Since I’m innocent, I thought I would turn myself in. I had nothing to hide and I didn’t have anywhere to go. They took me to the National Security Bureau for interrogation. As soon as we got there, they took me somewhere to draw blood. Afterwards, they shaved my hair and ripped my clothes off, because we couldn’t wear any garments with buttons, and I was left with only my long underpants and a shirt. We entered the gate of the detention center, which was surrounded with cameras. The guards were all armed.

We were in a small, three-by-three meter room with a thin mat on the floor. Fifteen of us slept on it. Fifteen people. If we lay on our backs, we wouldn’t fit. Fifteen people with manacles on our feet. Two people using one blanket and lying back-to-back.

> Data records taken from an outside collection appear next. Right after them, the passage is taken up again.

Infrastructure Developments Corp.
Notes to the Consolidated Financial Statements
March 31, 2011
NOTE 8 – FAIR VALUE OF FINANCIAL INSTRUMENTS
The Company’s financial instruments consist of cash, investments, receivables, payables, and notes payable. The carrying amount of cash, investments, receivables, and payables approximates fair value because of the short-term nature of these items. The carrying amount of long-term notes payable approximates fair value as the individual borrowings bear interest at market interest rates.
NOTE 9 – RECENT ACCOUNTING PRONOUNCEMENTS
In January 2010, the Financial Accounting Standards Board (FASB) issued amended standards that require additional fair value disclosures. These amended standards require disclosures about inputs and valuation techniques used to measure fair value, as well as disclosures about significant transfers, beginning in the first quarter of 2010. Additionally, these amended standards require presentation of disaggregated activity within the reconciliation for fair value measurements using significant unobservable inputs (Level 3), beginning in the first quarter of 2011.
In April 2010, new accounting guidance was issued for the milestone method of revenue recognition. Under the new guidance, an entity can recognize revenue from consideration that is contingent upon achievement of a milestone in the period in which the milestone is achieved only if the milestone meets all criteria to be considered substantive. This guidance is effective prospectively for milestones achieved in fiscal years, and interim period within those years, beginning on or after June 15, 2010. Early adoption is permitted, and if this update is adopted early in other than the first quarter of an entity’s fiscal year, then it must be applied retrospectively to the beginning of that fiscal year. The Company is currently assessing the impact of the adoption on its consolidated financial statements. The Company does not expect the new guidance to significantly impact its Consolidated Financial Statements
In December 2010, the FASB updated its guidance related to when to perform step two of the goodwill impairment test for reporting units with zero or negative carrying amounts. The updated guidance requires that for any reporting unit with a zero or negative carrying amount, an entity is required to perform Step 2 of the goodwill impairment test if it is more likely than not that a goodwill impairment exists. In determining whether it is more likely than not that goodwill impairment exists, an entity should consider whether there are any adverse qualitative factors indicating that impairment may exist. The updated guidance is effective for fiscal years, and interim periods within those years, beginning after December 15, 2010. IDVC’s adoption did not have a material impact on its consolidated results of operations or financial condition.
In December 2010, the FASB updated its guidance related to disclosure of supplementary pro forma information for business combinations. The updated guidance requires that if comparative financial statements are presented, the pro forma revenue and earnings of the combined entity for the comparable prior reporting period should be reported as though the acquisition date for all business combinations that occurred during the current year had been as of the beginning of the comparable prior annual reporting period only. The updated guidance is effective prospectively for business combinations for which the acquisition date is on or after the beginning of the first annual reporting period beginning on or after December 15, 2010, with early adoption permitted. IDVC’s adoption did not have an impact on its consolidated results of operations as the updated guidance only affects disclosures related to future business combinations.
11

There was no toilet there, just a plastic bucket that we brought. Every 24-48 hours, it would be dumped out. Two people would use a blanket to cover us when we used the bucket in the cell. After we finished, the smell would take over the entire room. Two people were manacled to one another by their ankles. The other person whose leg was shackled to mine had to stand next to me while I did my business.

There was an old, hard chair which we had to sit in all day while a camera monitored us. Our buttocks hurt and we felt a stinging pain from sitting still, but if we ever moved—even slightly—they would yell and shout at us over the loudspeaker using very nasty words, and even sometimes come in and immediately begin beating us.

We had to suffer through all of this while we were only at the investigation stage - this was the situation before any of us were formally charged.

Abdusalam Muhemet is a rare witness to the Chinese concentration camps who came out alive through bribing. He is also widely quoted by BBC, New York Times, and many others.